Selected passage.

# Beautiful green eyes



## tostadora

Hi!

I've been dating a polish girl and I'm starting to learn the language. I want to surprise her and need to translate that sentence: "Beautiful green eyes". 

This is my attempt: całkiem zielone oczy

Thanks!


----------



## Ben Jamin

tostadora said:


> Hi!
> 
> I've been dating a polish girl and I'm starting to learn the language. I want to surprise her and need to translate that sentence: "Beautiful green eyes".
> 
> This is my attempt: całkiem zielone oczy
> 
> Thanks!


Yor attempt means "quite/completely green eyes".
It should be "piękne zielone oczy".
But this one would be even better: "masz piękne zielone oczy" (you have beautiful green eyes) /mahsh pyengkneh zyelawneh awchi/.
If you want to hear the pronunciation, use IVONA text to speech software (you can use the Demo).


----------



## jasio

Ben Jamin said:


> But this one would be even better: "masz piękne zielone oczy" (you have beautiful green eyes) /mahsh pyengkneh zyelawneh awchi/.
> If you want to hear the pronunciation, use IVONA text to speech software (you can use the Demo).



Even better, you can use it online: http://www.ivona.com/pl/. Like any other synthesizer, it sounds totally emotionless, but the pronunciation is correct. I'm not sure about English or Spanish voices, but it's definitely the best Polish speech text-to-speech tool available. Recently bought by Amazon, btw.


----------



## tostadora

Thank you both for your replies! As I want to use the phrase to pick her up at the airport, I intended to use it as a given name, so I prefer the phrase without mieć.


----------



## dreamlike

tostadora said:


> Thank you both for your replies! As I want to use the phrase to pick her up at the airport, I intended to use it as a given name, so I prefer the phrase without mieć.


It doesn't work well as a "given name", if you ask me. It sounds a bit childish to me.


----------



## jasio

dreamlike said:


> It doesn't work well as a "given name", if you ask me. It sounds a bit childish to me.



Perhaps not that much childish, but "piękne zielone oczy" simply doesn't sound like a nickname in Polish. "Zielonooka" ('green-eyed'), "pięknooka" ('beautiful-eyed') are much more natural for this purpose.


----------



## dreamlike

jasio said:


> Perhaps not that much childish, but "piękne zielone oczy" simply doesn't sound like a nickname in Polish. "Zielonooka" ('green-eyed'), "pięknooka" ('beautiful-eyed') are much more natural for this purpose.


You're right, to an extent. I wouldn't quite call the last two "natural" - these words sound very poetic to me. I would use them only for effect.

Recorded data.

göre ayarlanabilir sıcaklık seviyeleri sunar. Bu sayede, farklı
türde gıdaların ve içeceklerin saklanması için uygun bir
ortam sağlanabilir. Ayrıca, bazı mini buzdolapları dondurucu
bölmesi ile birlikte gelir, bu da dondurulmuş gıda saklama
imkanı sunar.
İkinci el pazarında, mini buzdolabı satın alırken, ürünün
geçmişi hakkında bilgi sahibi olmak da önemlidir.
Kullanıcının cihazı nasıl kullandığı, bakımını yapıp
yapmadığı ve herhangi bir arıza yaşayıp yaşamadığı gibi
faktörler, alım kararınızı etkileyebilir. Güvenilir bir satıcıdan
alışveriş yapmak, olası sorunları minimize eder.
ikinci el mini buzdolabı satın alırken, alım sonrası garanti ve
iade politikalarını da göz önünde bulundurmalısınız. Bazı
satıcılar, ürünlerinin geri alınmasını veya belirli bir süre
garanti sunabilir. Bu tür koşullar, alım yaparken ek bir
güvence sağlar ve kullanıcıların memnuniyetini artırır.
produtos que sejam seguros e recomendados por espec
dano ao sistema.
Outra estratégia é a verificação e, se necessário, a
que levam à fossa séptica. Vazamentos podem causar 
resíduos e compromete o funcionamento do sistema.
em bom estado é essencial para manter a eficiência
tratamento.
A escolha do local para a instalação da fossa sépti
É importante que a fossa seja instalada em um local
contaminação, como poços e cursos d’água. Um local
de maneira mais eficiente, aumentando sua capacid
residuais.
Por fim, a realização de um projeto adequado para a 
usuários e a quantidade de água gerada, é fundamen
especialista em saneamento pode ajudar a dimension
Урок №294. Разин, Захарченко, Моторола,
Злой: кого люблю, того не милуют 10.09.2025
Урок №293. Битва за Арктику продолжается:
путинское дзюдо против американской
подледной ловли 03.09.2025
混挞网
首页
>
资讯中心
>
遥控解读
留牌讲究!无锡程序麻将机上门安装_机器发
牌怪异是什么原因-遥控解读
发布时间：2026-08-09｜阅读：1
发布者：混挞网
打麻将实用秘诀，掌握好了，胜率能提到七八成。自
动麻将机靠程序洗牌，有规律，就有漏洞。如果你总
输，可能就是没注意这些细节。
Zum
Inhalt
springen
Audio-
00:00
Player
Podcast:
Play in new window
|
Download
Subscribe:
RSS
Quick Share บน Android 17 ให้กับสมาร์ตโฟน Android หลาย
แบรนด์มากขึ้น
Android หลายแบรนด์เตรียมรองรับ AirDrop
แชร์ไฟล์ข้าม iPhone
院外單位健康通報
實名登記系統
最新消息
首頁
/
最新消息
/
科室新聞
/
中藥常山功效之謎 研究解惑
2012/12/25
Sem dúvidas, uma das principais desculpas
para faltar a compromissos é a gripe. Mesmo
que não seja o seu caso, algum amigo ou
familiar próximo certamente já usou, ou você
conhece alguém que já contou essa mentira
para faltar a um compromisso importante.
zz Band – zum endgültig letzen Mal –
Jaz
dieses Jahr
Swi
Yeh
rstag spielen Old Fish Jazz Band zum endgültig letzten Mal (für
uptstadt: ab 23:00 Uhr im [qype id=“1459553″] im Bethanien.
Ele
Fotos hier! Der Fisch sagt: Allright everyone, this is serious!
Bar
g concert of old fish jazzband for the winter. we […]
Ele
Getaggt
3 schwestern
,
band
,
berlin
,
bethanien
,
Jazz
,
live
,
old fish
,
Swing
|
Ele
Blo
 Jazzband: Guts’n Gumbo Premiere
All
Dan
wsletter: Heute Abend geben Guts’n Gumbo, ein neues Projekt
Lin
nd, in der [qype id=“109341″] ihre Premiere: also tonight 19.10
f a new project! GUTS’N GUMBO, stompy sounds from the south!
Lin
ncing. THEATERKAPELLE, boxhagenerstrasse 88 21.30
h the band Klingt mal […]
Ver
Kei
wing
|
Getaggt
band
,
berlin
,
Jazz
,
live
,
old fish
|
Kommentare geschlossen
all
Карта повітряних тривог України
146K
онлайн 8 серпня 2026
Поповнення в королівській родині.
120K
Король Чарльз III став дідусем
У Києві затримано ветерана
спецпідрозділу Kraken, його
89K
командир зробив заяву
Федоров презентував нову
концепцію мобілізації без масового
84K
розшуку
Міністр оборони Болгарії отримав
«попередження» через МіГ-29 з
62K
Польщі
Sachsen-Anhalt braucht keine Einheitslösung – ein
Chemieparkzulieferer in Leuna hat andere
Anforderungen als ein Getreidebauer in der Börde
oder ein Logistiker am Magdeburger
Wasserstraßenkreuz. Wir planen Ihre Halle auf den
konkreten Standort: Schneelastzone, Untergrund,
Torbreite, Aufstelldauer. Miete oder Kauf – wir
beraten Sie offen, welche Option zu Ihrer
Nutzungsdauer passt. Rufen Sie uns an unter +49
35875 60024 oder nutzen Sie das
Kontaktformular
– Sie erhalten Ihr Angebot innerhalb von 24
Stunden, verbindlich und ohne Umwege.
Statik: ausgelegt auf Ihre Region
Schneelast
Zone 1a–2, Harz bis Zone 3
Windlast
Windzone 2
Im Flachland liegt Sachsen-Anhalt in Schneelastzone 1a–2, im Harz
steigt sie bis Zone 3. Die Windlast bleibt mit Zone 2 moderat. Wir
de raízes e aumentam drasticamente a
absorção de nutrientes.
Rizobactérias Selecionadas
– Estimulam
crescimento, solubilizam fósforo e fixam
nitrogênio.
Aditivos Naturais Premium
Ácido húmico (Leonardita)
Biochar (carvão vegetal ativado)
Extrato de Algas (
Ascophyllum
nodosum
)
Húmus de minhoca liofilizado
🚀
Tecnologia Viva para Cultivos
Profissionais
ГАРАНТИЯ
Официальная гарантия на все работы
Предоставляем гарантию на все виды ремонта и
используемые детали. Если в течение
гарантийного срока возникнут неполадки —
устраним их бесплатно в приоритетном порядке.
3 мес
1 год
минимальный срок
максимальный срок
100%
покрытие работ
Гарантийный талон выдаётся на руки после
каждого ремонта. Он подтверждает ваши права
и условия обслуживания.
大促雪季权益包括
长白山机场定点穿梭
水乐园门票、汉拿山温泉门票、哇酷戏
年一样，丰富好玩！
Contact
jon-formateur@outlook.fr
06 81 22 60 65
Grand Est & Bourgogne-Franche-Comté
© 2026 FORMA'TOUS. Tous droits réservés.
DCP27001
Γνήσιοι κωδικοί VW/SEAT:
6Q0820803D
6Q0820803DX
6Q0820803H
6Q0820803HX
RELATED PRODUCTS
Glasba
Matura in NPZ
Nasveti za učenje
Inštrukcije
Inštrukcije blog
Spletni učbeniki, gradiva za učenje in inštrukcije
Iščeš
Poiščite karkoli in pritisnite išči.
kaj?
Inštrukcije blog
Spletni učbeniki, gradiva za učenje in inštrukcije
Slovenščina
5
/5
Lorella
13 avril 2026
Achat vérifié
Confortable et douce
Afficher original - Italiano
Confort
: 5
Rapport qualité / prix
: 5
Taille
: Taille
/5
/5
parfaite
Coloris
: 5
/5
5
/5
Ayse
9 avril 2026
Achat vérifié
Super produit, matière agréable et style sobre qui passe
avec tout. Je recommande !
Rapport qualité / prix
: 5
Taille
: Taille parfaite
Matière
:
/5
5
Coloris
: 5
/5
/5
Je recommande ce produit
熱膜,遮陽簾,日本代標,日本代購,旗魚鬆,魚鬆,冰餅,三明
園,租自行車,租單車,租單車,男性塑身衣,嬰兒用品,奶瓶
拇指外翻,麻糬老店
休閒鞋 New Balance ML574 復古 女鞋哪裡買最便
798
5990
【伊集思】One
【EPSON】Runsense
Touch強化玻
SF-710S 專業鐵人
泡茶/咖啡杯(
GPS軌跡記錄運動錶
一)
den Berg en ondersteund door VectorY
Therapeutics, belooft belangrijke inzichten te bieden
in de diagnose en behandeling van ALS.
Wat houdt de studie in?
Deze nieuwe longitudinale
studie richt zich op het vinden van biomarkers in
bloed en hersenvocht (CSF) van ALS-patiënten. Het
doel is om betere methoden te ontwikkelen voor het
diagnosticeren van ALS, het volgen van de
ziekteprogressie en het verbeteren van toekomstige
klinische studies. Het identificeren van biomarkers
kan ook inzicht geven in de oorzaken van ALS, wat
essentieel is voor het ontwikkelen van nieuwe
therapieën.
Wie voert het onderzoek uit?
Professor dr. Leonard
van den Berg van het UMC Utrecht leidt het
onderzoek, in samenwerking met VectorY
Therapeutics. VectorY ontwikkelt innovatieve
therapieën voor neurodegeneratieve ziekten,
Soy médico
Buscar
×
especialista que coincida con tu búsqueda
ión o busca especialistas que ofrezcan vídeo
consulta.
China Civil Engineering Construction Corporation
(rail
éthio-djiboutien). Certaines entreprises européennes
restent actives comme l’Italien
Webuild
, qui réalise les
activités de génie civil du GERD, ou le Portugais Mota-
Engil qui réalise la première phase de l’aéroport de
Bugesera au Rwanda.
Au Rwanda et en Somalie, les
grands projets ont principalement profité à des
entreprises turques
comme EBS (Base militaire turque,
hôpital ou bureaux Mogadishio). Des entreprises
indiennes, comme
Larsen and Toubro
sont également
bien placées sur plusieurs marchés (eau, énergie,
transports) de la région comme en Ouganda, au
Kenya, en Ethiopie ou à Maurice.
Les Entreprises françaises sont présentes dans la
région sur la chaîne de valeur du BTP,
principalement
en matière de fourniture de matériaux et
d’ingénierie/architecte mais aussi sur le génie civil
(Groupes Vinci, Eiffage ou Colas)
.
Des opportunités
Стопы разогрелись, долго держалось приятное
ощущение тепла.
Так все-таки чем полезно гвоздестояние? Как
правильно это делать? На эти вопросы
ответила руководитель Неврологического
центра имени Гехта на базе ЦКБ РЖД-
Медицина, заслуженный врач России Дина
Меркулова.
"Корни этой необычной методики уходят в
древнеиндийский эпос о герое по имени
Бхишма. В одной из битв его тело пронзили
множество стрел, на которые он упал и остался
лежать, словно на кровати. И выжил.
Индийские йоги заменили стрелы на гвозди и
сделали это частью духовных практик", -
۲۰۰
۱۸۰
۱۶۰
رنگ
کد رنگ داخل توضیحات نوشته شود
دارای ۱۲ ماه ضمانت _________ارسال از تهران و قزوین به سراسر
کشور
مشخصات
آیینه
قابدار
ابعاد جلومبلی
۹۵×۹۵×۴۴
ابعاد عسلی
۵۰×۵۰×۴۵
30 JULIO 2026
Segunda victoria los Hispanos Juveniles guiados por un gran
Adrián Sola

What to do.
A. Decide whether each statement agrees with the thread on translating "Beautiful green eyes" into Polish, answering yes or no and quoting the deciding words: (i) The original attempt, "całkiem zielone oczy," means "quite/completely green eyes." (ii) IVONA's Polish voice is described as sounding emotional. (iii) dreamlike considers "Zielonooka" and "pięknooka" to be everyday words.
B. Proceed with the thread on translating "Beautiful green eyes" into Polish from where it stops.
The records were taken from a different source.

Written answers.
A.
(i) Yes: "Yor attempt means "quite/completely green eyes"."
(ii) No: "Like any other synthesizer, it sounds totally emotionless, but the pronunciation is correct."
(iii) No: "these words sound very poetic to me. I would use them only for effect."

B.
----------



## tostadora

Interesting. My starting point was "beautiful green eyes" in english, that doesn't sound childish to me. Does it?

If it really does childish in polish, I think I'll shoot for "pięknooka" And effect is what I want, actually.


----------



## jasio

tostadora said:


> Interesting. My starting point was "beautiful green eyes" in english, that doesn't sound childish to me. Does it?
> 
> If it really does childish in polish, I think I'll shoot for "pięknooka" And effect is what I want, actually.



For me it actually does not, but perhaps a young woman could be a better source of information in this case. 

It's just that in Polish it's more natural to call a person "pięknooka" (which apparently refers to a woman) rather then "piękne oczy" (which refers to the eyes themselves, NOT to their owner). If you've seen a classic movie 'Il buono, il brutto, il cattivo', Lee van Cleef impersonated a guy nicknamed 'Angel eyes'. In Polish the nickname was 'anielskooki', NOT 'anielskie oczy' - for the same reason.


----------



## wolfbm1

'Piękne zielone oczy' sounds like something is missing. It has to be preceded by something like 'Kocham Twoje ...'.


----------



## dreamlike

tostadora said:


> Interesting. My starting point was "beautiful green eyes" in english, that doesn't sound childish to me.


I don't know about it being childish or otherwise, but "beautiful green eyes" certainly doesn't lend itself to being used as a given name or a nickname in English, either. I mean, I wouldn't address my girlfriend that way. This might be just me, though.


----------



## tostadora

Hi!

Finally I used "pięknooka" and worked perfectly. Thank you all!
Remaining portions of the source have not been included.